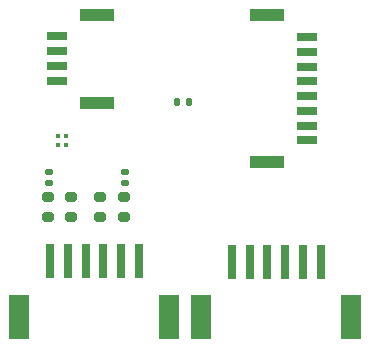
<source format=gbr>
%TF.GenerationSoftware,KiCad,Pcbnew,8.0.6-8.0.6-0~ubuntu22.04.1*%
%TF.CreationDate,2024-12-18T20:08:20+01:00*%
%TF.ProjectId,Xplore ERC IMU HAT,58706c6f-7265-4204-9552-4320494d5520,rev?*%
%TF.SameCoordinates,Original*%
%TF.FileFunction,Paste,Top*%
%TF.FilePolarity,Positive*%
%FSLAX46Y46*%
G04 Gerber Fmt 4.6, Leading zero omitted, Abs format (unit mm)*
G04 Created by KiCad (PCBNEW 8.0.6-8.0.6-0~ubuntu22.04.1) date 2024-12-18 20:08:20*
%MOMM*%
%LPD*%
G01*
G04 APERTURE LIST*
G04 Aperture macros list*
%AMRoundRect*
0 Rectangle with rounded corners*
0 $1 Rounding radius*
0 $2 $3 $4 $5 $6 $7 $8 $9 X,Y pos of 4 corners*
0 Add a 4 corners polygon primitive as box body*
4,1,4,$2,$3,$4,$5,$6,$7,$8,$9,$2,$3,0*
0 Add four circle primitives for the rounded corners*
1,1,$1+$1,$2,$3*
1,1,$1+$1,$4,$5*
1,1,$1+$1,$6,$7*
1,1,$1+$1,$8,$9*
0 Add four rect primitives between the rounded corners*
20,1,$1+$1,$2,$3,$4,$5,0*
20,1,$1+$1,$4,$5,$6,$7,0*
20,1,$1+$1,$6,$7,$8,$9,0*
20,1,$1+$1,$8,$9,$2,$3,0*%
G04 Aperture macros list end*
%ADD10RoundRect,0.200000X0.275000X-0.200000X0.275000X0.200000X-0.275000X0.200000X-0.275000X-0.200000X0*%
%ADD11RoundRect,0.079500X-0.079500X-0.100500X0.079500X-0.100500X0.079500X0.100500X-0.079500X0.100500X0*%
%ADD12RoundRect,0.200000X-0.275000X0.200000X-0.275000X-0.200000X0.275000X-0.200000X0.275000X0.200000X0*%
%ADD13R,1.752600X0.660400*%
%ADD14R,2.895600X1.092200*%
%ADD15RoundRect,0.140000X0.170000X-0.140000X0.170000X0.140000X-0.170000X0.140000X-0.170000X-0.140000X0*%
%ADD16R,0.800000X2.899999*%
%ADD17R,1.800000X3.800000*%
%ADD18RoundRect,0.135000X-0.135000X-0.185000X0.135000X-0.185000X0.135000X0.185000X-0.135000X0.185000X0*%
%ADD19R,1.701800X0.660400*%
G04 APERTURE END LIST*
D10*
%TO.C,R1*%
X138550000Y-81675000D03*
X138550000Y-80025000D03*
%TD*%
D11*
%TO.C,R6*%
X134988860Y-75650000D03*
X135678860Y-75650000D03*
%TD*%
D12*
%TO.C,R7*%
X134100000Y-80025000D03*
X134100000Y-81675000D03*
%TD*%
D10*
%TO.C,R3*%
X140550000Y-81675000D03*
X140550000Y-80025000D03*
%TD*%
D13*
%TO.C,J1*%
X156026500Y-75225000D03*
X156026500Y-73975000D03*
X156026500Y-72725000D03*
X156026500Y-71475000D03*
X156026500Y-70225000D03*
X156026500Y-68975000D03*
X156026500Y-67725000D03*
X156026500Y-66475000D03*
D14*
X152676499Y-64624998D03*
X152676499Y-77075002D03*
%TD*%
D11*
%TO.C,R5*%
X134978150Y-74850000D03*
X135668150Y-74850000D03*
%TD*%
D15*
%TO.C,C4*%
X134200000Y-78830000D03*
X134200000Y-77870000D03*
%TD*%
D16*
%TO.C,J2*%
X157204000Y-85500001D03*
X155704001Y-85500001D03*
X154204001Y-85500001D03*
X152703999Y-85500001D03*
X151204000Y-85500001D03*
X149704000Y-85500001D03*
D17*
X147104005Y-90200002D03*
X159803995Y-90200002D03*
%TD*%
D16*
%TO.C,J5*%
X134304000Y-85450001D03*
X135804000Y-85450001D03*
X137303999Y-85450001D03*
X138804001Y-85450001D03*
X140304001Y-85450001D03*
X141804000Y-85450001D03*
D17*
X131704005Y-90150002D03*
X144403995Y-90150002D03*
%TD*%
D12*
%TO.C,R4*%
X136100000Y-80025000D03*
X136100000Y-81675000D03*
%TD*%
D18*
%TO.C,R2*%
X145000000Y-72000000D03*
X146020000Y-72000000D03*
%TD*%
D19*
%TO.C,J3*%
X134923500Y-66425000D03*
X134923500Y-67675000D03*
X134923500Y-68925000D03*
X134923500Y-70175000D03*
D14*
X138273501Y-72024999D03*
X138273501Y-64575001D03*
%TD*%
D15*
%TO.C,C3*%
X140650000Y-78830000D03*
X140650000Y-77870000D03*
%TD*%
M02*

</source>
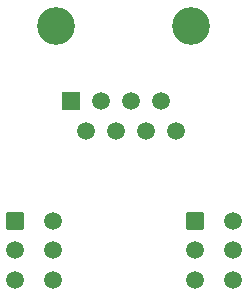
<source format=gbr>
%TF.GenerationSoftware,KiCad,Pcbnew,7.0.8*%
%TF.CreationDate,2023-11-04T19:06:47-07:00*%
%TF.ProjectId,Mini_Comp_Switch,4d696e69-5f43-46f6-9d70-5f5377697463,rev?*%
%TF.SameCoordinates,Original*%
%TF.FileFunction,Soldermask,Top*%
%TF.FilePolarity,Negative*%
%FSLAX46Y46*%
G04 Gerber Fmt 4.6, Leading zero omitted, Abs format (unit mm)*
G04 Created by KiCad (PCBNEW 7.0.8) date 2023-11-04 19:06:47*
%MOMM*%
%LPD*%
G01*
G04 APERTURE LIST*
G04 Aperture macros list*
%AMRoundRect*
0 Rectangle with rounded corners*
0 $1 Rounding radius*
0 $2 $3 $4 $5 $6 $7 $8 $9 X,Y pos of 4 corners*
0 Add a 4 corners polygon primitive as box body*
4,1,4,$2,$3,$4,$5,$6,$7,$8,$9,$2,$3,0*
0 Add four circle primitives for the rounded corners*
1,1,$1+$1,$2,$3*
1,1,$1+$1,$4,$5*
1,1,$1+$1,$6,$7*
1,1,$1+$1,$8,$9*
0 Add four rect primitives between the rounded corners*
20,1,$1+$1,$2,$3,$4,$5,0*
20,1,$1+$1,$4,$5,$6,$7,0*
20,1,$1+$1,$6,$7,$8,$9,0*
20,1,$1+$1,$8,$9,$2,$3,0*%
G04 Aperture macros list end*
%ADD10RoundRect,0.102000X-0.654000X-0.654000X0.654000X-0.654000X0.654000X0.654000X-0.654000X0.654000X0*%
%ADD11C,1.512000*%
%ADD12C,3.200000*%
%ADD13R,1.500000X1.500000*%
%ADD14C,1.500000*%
G04 APERTURE END LIST*
D10*
%TO.C,REF\u002A\u002A*%
X148402500Y-66040000D03*
D11*
X148402500Y-68540000D03*
X148402500Y-71040000D03*
X151602500Y-71040000D03*
X151602500Y-68540000D03*
X151602500Y-66040000D03*
%TD*%
D10*
%TO.C,REF\u002A\u002A*%
X163642500Y-66040000D03*
D11*
X163642500Y-68540000D03*
X163642500Y-71040000D03*
X166842500Y-71040000D03*
X166842500Y-68540000D03*
X166842500Y-66040000D03*
%TD*%
D12*
%TO.C,REF\u002A\u002A*%
X151927500Y-49550000D03*
X163357500Y-49550000D03*
D13*
X153197500Y-55900000D03*
D14*
X154467500Y-58440000D03*
X155737500Y-55900000D03*
X157007500Y-58440000D03*
X158277500Y-55900000D03*
X159547500Y-58440000D03*
X160817500Y-55900000D03*
X162087500Y-58440000D03*
%TD*%
M02*

</source>
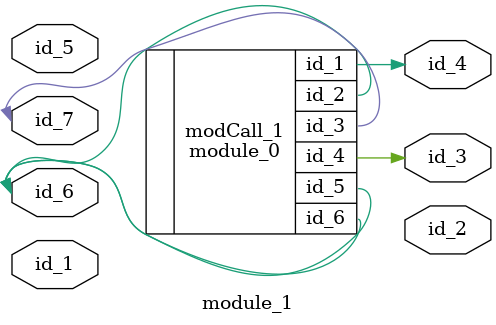
<source format=v>
module module_0 (
    id_1,
    id_2,
    id_3,
    id_4,
    id_5,
    id_6
);
  inout wire id_6;
  output wire id_5;
  output wire id_4;
  inout wire id_3;
  inout wire id_2;
  output wire id_1;
endmodule
module module_1 (
    id_1,
    id_2,
    id_3,
    id_4,
    id_5,
    id_6,
    id_7
);
  inout wire id_7;
  inout wire id_6;
  inout wire id_5;
  output wire id_4;
  output wire id_3;
  output wire id_2;
  input wire id_1;
  module_0 modCall_1 (
      id_4,
      id_6,
      id_7,
      id_3,
      id_6,
      id_6
  );
endmodule

</source>
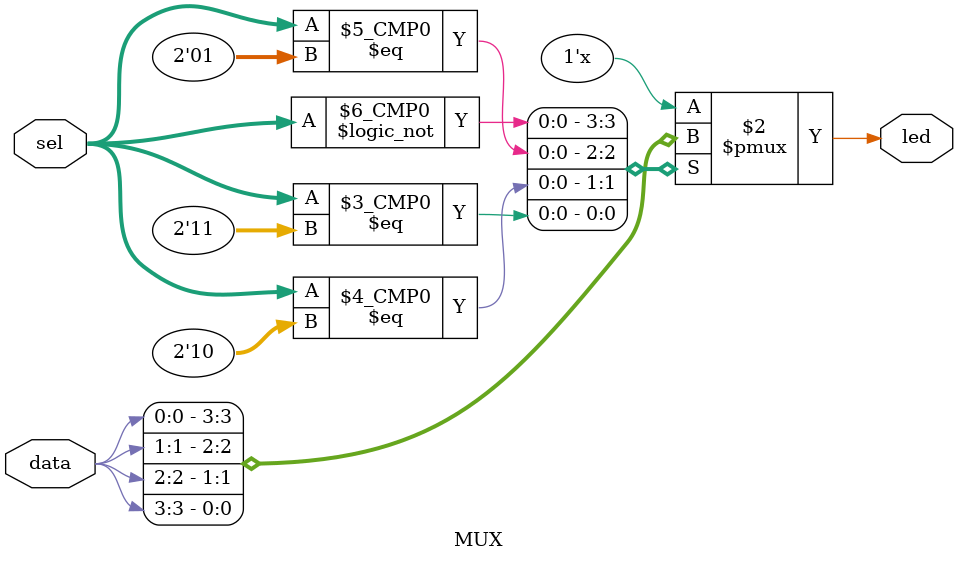
<source format=v>
`timescale 1ns / 1ps

module MUX(
    input wire [1:0] sel,
    input wire [3:0] data,
    output reg led
  );

  always @(*) begin
    led = 1'b0;
    case(sel)
      2'b00: led = data[0];
      2'b01: led = data[1];
      2'b10: led = data[2];
      2'b11: led = data[3];
      default: led = 1'b0;
    endcase
  end
endmodule


</source>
+ + + +
• TASK STATEMENT: Take the lines from the start of the listing above through the line with "X156026500Y-70225000D03*", both ends included, and copy them exactly, leaving the pictures behind.

• EXERCISE OUTPUT:
<source format=gbr>
%TF.GenerationSoftware,KiCad,Pcbnew,8.0.6-8.0.6-0~ubuntu22.04.1*%
%TF.CreationDate,2024-12-18T20:08:20+01:00*%
%TF.ProjectId,Xplore ERC IMU HAT,58706c6f-7265-4204-9552-4320494d5520,rev?*%
%TF.SameCoordinates,Original*%
%TF.FileFunction,Paste,Top*%
%TF.FilePolarity,Positive*%
%FSLAX46Y46*%
G04 Gerber Fmt 4.6, Leading zero omitted, Abs format (unit mm)*
G04 Created by KiCad (PCBNEW 8.0.6-8.0.6-0~ubuntu22.04.1) date 2024-12-18 20:08:20*
%MOMM*%
%LPD*%
G01*
G04 APERTURE LIST*
G04 Aperture macros list*
%AMRoundRect*
0 Rectangle with rounded corners*
0 $1 Rounding radius*
0 $2 $3 $4 $5 $6 $7 $8 $9 X,Y pos of 4 corners*
0 Add a 4 corners polygon primitive as box body*
4,1,4,$2,$3,$4,$5,$6,$7,$8,$9,$2,$3,0*
0 Add four circle primitives for the rounded corners*
1,1,$1+$1,$2,$3*
1,1,$1+$1,$4,$5*
1,1,$1+$1,$6,$7*
1,1,$1+$1,$8,$9*
0 Add four rect primitives between the rounded corners*
20,1,$1+$1,$2,$3,$4,$5,0*
20,1,$1+$1,$4,$5,$6,$7,0*
20,1,$1+$1,$6,$7,$8,$9,0*
20,1,$1+$1,$8,$9,$2,$3,0*%
G04 Aperture macros list end*
%ADD10RoundRect,0.200000X0.275000X-0.200000X0.275000X0.200000X-0.275000X0.200000X-0.275000X-0.200000X0*%
%ADD11RoundRect,0.079500X-0.079500X-0.100500X0.079500X-0.100500X0.079500X0.100500X-0.079500X0.100500X0*%
%ADD12RoundRect,0.200000X-0.275000X0.200000X-0.275000X-0.200000X0.275000X-0.200000X0.275000X0.200000X0*%
%ADD13R,1.752600X0.660400*%
%ADD14R,2.895600X1.092200*%
%ADD15RoundRect,0.140000X0.170000X-0.140000X0.170000X0.140000X-0.170000X0.140000X-0.170000X-0.140000X0*%
%ADD16R,0.800000X2.899999*%
%ADD17R,1.800000X3.800000*%
%ADD18RoundRect,0.135000X-0.135000X-0.185000X0.135000X-0.185000X0.135000X0.185000X-0.135000X0.185000X0*%
%ADD19R,1.701800X0.660400*%
G04 APERTURE END LIST*
D10*
%TO.C,R1*%
X138550000Y-81675000D03*
X138550000Y-80025000D03*
%TD*%
D11*
%TO.C,R6*%
X134988860Y-75650000D03*
X135678860Y-75650000D03*
%TD*%
D12*
%TO.C,R7*%
X134100000Y-80025000D03*
X134100000Y-81675000D03*
%TD*%
D10*
%TO.C,R3*%
X140550000Y-81675000D03*
X140550000Y-80025000D03*
%TD*%
D13*
%TO.C,J1*%
X156026500Y-75225000D03*
X156026500Y-73975000D03*
X156026500Y-72725000D03*
X156026500Y-71475000D03*
X156026500Y-70225000D03*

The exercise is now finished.